WARSAW (Reuters) - Polish composer Henryk Mikolaj Gorecki, whose works ranged from dissonant modernist compositions to traditional choral hymns, died on Friday aged 76, the state news agency PAP reported.
Gorecki is best known for his contemplative Third Symphony or “Symphony of Sorrowful Songs,” composed for orchestra and solo soprano and exploring the themes of war and loss.
The symphony, which won Gorecki international renown, includes a Polish religious lament, a message written on the wall of a Nazi prison cell by a young Polish woman and a Silesian folk song of a mother searching for her son.
His later work, often religious in inspiration, has earned him comparisons with other composers of sacred music such as Britain’s John Tavener and Estonia’s Arvo Part.

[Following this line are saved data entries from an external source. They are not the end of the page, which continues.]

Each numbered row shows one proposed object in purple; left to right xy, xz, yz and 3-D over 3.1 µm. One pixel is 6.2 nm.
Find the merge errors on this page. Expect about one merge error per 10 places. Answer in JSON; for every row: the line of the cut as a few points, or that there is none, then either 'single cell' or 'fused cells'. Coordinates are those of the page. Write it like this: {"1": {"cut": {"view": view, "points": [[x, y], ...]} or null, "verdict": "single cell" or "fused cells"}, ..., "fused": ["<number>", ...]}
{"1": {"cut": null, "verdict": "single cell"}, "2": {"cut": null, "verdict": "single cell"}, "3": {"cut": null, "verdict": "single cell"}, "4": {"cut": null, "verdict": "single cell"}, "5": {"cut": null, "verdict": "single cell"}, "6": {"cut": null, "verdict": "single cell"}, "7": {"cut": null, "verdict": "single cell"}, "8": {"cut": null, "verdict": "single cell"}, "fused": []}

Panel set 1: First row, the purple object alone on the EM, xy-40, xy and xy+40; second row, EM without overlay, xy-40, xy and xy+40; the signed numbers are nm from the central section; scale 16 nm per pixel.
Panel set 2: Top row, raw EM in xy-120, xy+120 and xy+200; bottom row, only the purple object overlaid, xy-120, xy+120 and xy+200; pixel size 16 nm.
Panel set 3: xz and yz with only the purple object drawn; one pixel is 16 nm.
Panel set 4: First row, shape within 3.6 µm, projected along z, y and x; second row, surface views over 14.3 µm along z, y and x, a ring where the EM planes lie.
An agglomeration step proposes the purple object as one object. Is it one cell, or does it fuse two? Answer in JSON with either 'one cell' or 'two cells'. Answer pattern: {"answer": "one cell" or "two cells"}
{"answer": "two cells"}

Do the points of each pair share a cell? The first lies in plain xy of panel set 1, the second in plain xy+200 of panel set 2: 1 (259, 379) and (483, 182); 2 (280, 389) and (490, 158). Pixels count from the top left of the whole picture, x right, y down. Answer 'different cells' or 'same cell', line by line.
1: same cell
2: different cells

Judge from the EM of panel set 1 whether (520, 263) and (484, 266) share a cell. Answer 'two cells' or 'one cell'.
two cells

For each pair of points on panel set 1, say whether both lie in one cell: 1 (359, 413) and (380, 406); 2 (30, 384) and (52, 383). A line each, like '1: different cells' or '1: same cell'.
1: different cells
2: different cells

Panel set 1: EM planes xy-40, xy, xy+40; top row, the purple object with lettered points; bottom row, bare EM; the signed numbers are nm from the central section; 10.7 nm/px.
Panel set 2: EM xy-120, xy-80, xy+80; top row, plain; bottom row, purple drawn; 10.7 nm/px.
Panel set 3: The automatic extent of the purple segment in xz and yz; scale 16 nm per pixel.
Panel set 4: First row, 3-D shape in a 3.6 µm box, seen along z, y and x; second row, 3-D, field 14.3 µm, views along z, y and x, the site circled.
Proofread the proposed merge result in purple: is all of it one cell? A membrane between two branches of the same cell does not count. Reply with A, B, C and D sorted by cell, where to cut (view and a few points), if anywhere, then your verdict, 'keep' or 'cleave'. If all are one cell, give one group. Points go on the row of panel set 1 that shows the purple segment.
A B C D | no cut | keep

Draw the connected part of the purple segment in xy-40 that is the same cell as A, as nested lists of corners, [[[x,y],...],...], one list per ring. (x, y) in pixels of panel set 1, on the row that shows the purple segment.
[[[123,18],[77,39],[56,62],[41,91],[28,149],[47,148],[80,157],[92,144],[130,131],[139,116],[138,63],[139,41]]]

In his early career, Gorecki was influenced by avant-garde composers such as Karlheinz Stockhausen and Bela Bartok and cultivated an austere, cerebral style.
His monumental Second, or “Copernican,” Symphony marked a transition to a more traditional mode of expression.
Composed in 1972 and featuring a choir and texts from biblical psalms, it celebrated the 500th anniversary of the birth of Polish astronomer Nicolaus Copernicus, who established that the earth circled the sun and not the other way round.
Gorecki was born on December 6, 1933 into a musical family in southern Poland. He combined composing with an academic career.